# νυν in Modern Greek



## Kwunlam

Hello everyone, 

I have learnt Ancient Greek before, and am now trying to learn Modern Greek. 

As I checked for *τώρ*("now") in Wiktionary, I saw a link to *νυν*. 

But I cannot see any entry for *νυν *in the Wordreference Dictionary. 

So, I wonder if *νυν *is still being used in Modern Greek any more, or merely preserved in certain fixed phrases like *νυν και αεί*.  

Thank you very much !


----------



## konos

It's sometimes used as an adjective meaning present/current.
For example, "ο νυν σύζυγός μου" (my current husband), "ο νυν πρωθυπουργός" (the current prime minister).


----------



## Kwunlam

Thank you very much for your reply!


----------



## shawnee

I understand political leaders and heads of various authorities and such, but outside of maybe a legal document, would anyone really say, " νυν σύζυγός"?


----------



## konos

shawnee said:


> I understand political leaders and heads of various authorities and such, but outside of maybe a legal document, would anyone really say, " νυν σύζυγός"?

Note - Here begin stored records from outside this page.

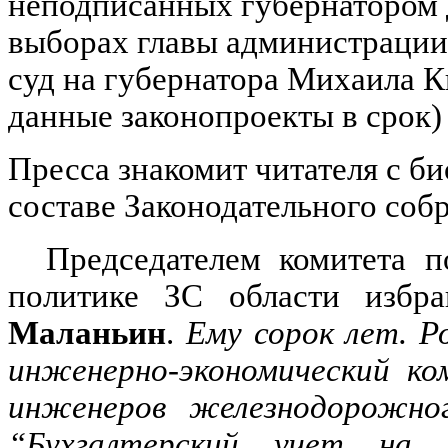
неподписанных губернатором д
выборах главы администрации
суд на губернатора Михаила Ки
данные законопроекты в срок) 
Пресса знакомит читателя с би
составе Законодательного соб
Председателем комитета 
политике ЗС области избр
Маланьин
.
Ему сорок лет. Ро
инженерно-экономический к
инженеров железнодорожно
“Бухгалтерский учет на 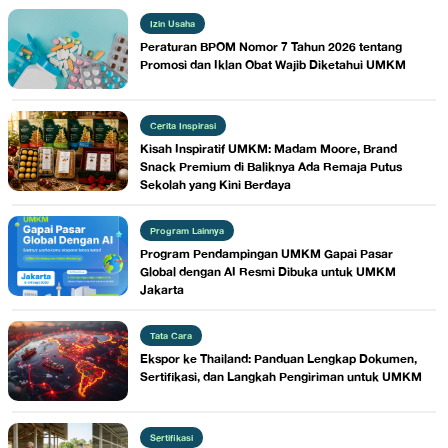
Izin Usaha
Peraturan BPOM Nomor 7 Tahun 2026 tentang
Promosi dan Iklan Obat Wajib Diketahui UMKM
Cerita Inspirasi
Kisah Inspiratif UMKM: Madam Moore, Brand
Snack Premium di Baliknya Ada Remaja Putus
Sekolah yang Kini Berdaya
Program Lainnya
Program Pendampingan UMKM Gapai Pasar
Global dengan AI Resmi Dibuka untuk UMKM
Jakarta
Tata Cara
Ekspor ke Thailand: Panduan Lengkap Dokumen,
Sertifikasi, dan Langkah Pengiriman untuk UMKM
Sertifikasi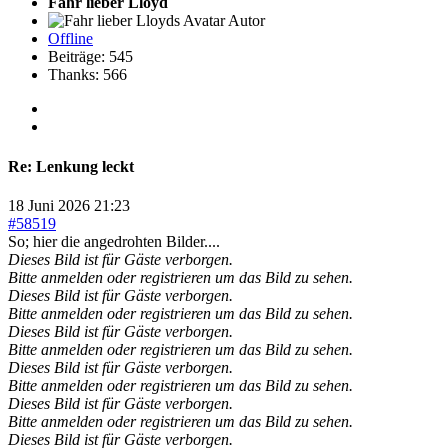
Fahr lieber Lloyd
Autor
Offline
Beiträge: 545
Thanks: 566
Re:
Lenkung leckt
18 Juni 2026 21:23
#58519
So; hier die angedrohten Bilder....
Dieses Bild ist für Gäste verborgen.
Bitte anmelden oder registrieren um das Bild zu sehen.
Dieses Bild ist für Gäste verborgen.
Bitte anmelden oder registrieren um das Bild zu sehen.
Dieses Bild ist für Gäste verborgen.
Bitte anmelden oder registrieren um das Bild zu sehen.
Dieses Bild ist für Gäste verborgen.
Bitte anmelden oder registrieren um das Bild zu sehen.
Dieses Bild ist für Gäste verborgen.
Bitte anmelden oder registrieren um das Bild zu sehen.
Dieses Bild ist für Gäste verborgen.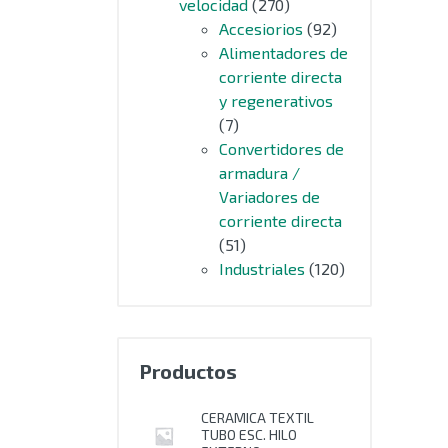
velocidad
(270)
Accesiorios
(92)
Alimentadores de
corriente directa
y regenerativos
(7)
Convertidores de
armadura /
Variadores de
corriente directa
(51)
Industriales
(120)
Productos
CERAMICA TEXTIL
TUBO ESC. HILO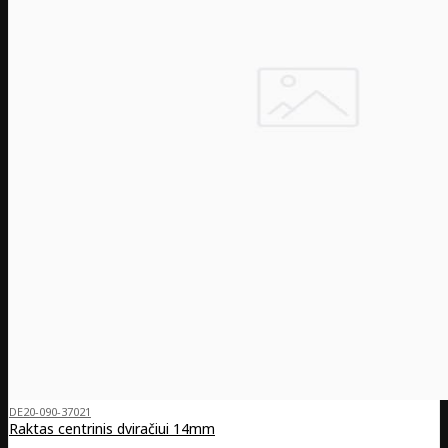
DE20-090-37021
Raktas centrinis dviračiui 14mm
..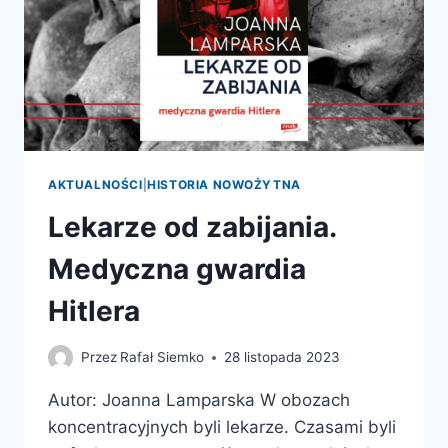
AKTUALNOŚCI
|
HISTORIA NOWOŻYTNA
Lekarze od zabijania.
Medyczna gwardia
Hitlera
Przez
Rafał Siemko
28 listopada 2023
Autor: Joanna Lamparska W obozach
koncentracyjnych byli lekarze. Czasami byli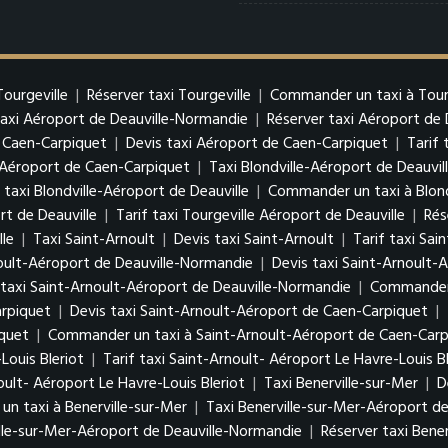
Tourgeville
|
Réserver taxi Tourgeville
|
Commander un taxi à Tour
taxi Aéroport de Deauville-Normandie
|
Réserver taxi Aéroport de
 Caen-Carpiquet
|
Devis taxi Aéroport de Caen-Carpiquet
|
Tarif
Aéroport de Caen-Carpiquet
|
Taxi Blondville-Aéroport de Deauvil
 taxi Blondville-Aéroport de Deauville
|
Commander un taxi à Blond
rt de Deauville
|
Tarif taxi Tourgeville Aéroport de Deauville
|
Rés
lle
|
Taxi Saint-Arnoult
|
Devis taxi Saint-Arnoult
|
Tarif taxi Sai
oult-Aéroport de Deauville-Normandie
|
Devis taxi Saint-Arnoult-
 taxi Saint-Arnoult-Aéroport de Deauville-Normandie
|
Commander u
arpiquet
|
Devis taxi Saint-Arnoult-Aéroport de Caen-Carpiquet
|
iquet
|
Commander un taxi à Saint-Arnoult-Aéroport de Caen-Carp
Louis Bleriot
|
Tarif taxi Saint-Arnoult- Aéroport Le Havre-Louis Bl
ult- Aéroport Le Havre-Louis Bleriot
|
Taxi Benerville-sur-Mer
|
D
n taxi à Benerville-sur-Mer
|
Taxi Benerville-sur-Mer-Aéroport d
ille-sur-Mer-Aéroport de Deauville-Normandie
|
Réserver taxi Bene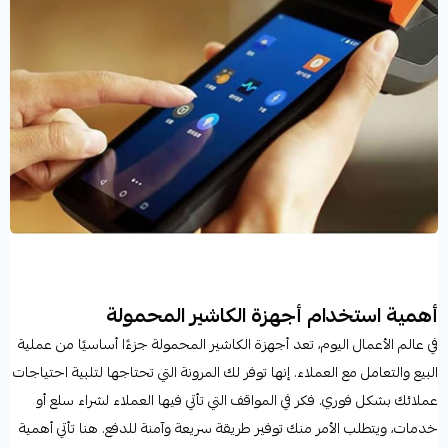
أهمية استخدام أجهزة الكاشير المحمولة
في عالم الأعمال اليوم، تعد أجهزة الكاشير المحمولة جزءًا أساسيًا من عملية
البيع والتعامل مع العملاء. إنها توفر لك المرونة التي تحتاجها لتلبية احتياجات
عملائك بشكل فوري. فكر في المواقف التي تأتي فيها العملاء لشراء سلع أو
خدمات، ويتطلب الأمر منك توفير طريقة سريعة وآمنة للدفع. هنا تأتي أهمية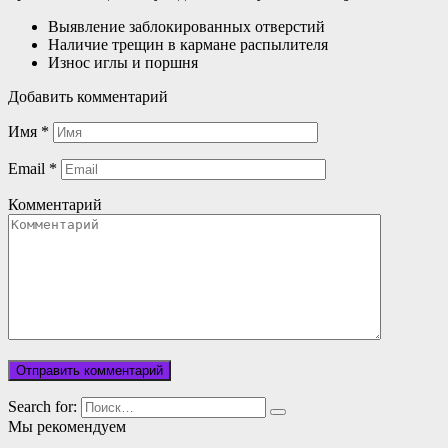
Выявление заблокированных отверстий
Наличие трещин в кармане распылителя
Износ иглы и поршня
Добавить комментарий
Имя
*
Email
*
Комментарий
Search for:
Мы рекомендуем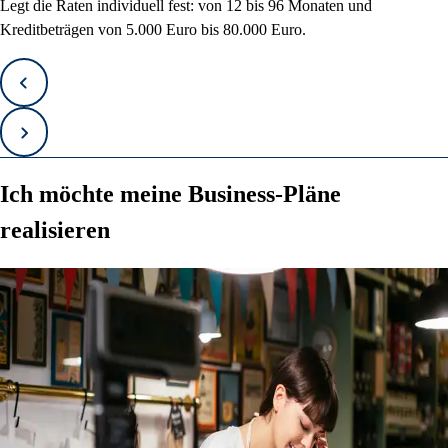
Legt die Raten individuell fest: von 12 bis 96 Monaten und
Kreditbeträgen von 5.000 Euro bis 80.000 Euro.
Zurück
Vorwärts
Ich möchte meine Business-Pläne
realisieren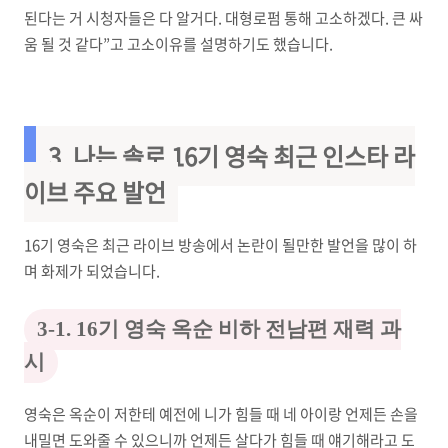
된다는 거 시청자들은 다 알거다. 대형로펌 통해 고소하겠다. 큰 싸
움 될 것 같다”고 고소이유를 설명하기도 했습니다.
3.
나는 솔로 16기 영숙 최근 인스타 라
이브 주요 발언
16기 영숙은 최근 라이브 방송에서 논란이 될만한 발언을 많이 하
며 화제가 되었습니다.
3-1. 16기 영숙 옥순 비하 전남편 재력 과
시
영숙은 옥순이 저한테 예전에 니가 힘들 때 네 아이랑 언제든 손을
내밀면 도와줄 수 있으니까 언제든 살다가 힘들 때 얘기해라고 도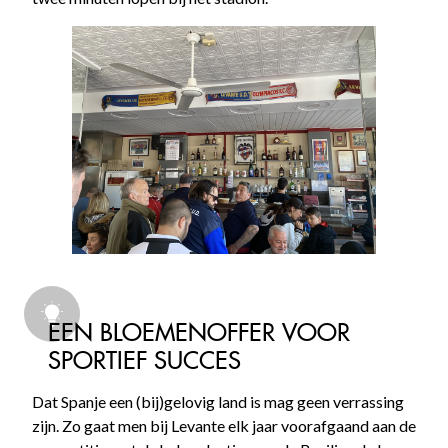
EEN BLOEMENOFFER VOOR
SPORTIEF SUCCES
Dat Spanje een (bij)gelovig land is mag geen verrassing
zijn. Zo gaat men bij Levante elk jaar voorafgaand aan de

Yes, it wouldn't be that weird. It's still a bit formal, but not unheard of.


----------



## shawnee

Thanks konos. Your clarification is most appreciated.


----------



## bearded

konos said:


> "ο νυν σύζυγός μου" (my current husband)


I think it could also be said by a woman who expects to divorce and get a new husband soon..


----------



## konos

bearded said:


> I think it could also be said by a woman who expects to divorce and get a new husband soon..


Hehe, maybe, but it usually means that the woman (or the man) has already been divorced at least once and has been remarried.


----------